Abstract

Traumatic diaphragm injuries (TDI) are uncommon but can result in major morbidity or mortality if missed. Penetrating thoracoabdominal injuries carry a high risk of TDI, but can also pose a diagnostic dilemma due to their small size and the frequent lack of an associated hernia. Despite advances in imaging, diagnosis without presence of a hernia remains difficult and a high index of suspicion must be maintained. Chest x-ray remains an important tool in early diagnosis, but primarily relies on the presence of a hernia or a discontinuity of the diaphragm, which is not typically seen with penetrating injuries. Computed tomography has a higher sensitivity and specificity and improves preoperative diagnosis, but most TDI are still diagnosed intra-operatively.

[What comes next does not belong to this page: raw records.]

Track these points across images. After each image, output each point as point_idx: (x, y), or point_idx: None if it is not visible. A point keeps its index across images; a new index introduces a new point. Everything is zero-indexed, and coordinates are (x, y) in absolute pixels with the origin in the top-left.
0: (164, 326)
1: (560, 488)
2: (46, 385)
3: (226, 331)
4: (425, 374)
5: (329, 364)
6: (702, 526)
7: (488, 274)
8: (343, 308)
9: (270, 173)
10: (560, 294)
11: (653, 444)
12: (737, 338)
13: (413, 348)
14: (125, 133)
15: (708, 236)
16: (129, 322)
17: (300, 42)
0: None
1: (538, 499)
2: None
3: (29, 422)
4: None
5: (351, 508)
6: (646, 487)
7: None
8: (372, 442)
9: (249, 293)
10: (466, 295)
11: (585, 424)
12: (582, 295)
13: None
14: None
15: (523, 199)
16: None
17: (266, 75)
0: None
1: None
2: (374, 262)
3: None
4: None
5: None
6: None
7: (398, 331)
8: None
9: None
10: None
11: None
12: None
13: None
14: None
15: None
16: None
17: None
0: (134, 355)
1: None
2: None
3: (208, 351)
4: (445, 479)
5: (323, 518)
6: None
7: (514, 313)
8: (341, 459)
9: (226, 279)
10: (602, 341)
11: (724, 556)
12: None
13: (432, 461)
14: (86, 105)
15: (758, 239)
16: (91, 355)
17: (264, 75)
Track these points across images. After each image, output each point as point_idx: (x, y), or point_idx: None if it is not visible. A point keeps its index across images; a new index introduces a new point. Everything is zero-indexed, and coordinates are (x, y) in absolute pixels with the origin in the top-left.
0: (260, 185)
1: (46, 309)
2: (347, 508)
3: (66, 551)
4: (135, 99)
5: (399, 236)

Minimally invasive modalities allow for both diagnosis and repair of suspected injuries in hemodynamically stable patients while avoiding the morbidity of an open approach. All penetrating diaphragmatic injuries require repair in order to avoid the major morbidity and mortality of a chronic diaphragmatic hernia. The principles of diaphragmatic injury repair are complete reduction of all abdominal contents, lavage and evacuation of any associated hemothorax or gastrointestinal spillage, and watertight, tension-free closure. Most injuries can be closed primarily, but some may require use of prosthetic material or other advanced reconstructive techniques for larger defects. Mortality remains primarily dependent on the mechanism of injury and the presence and severity of associated injuries, with overall Injury Severity Score serving as an independent predictor of early mortality.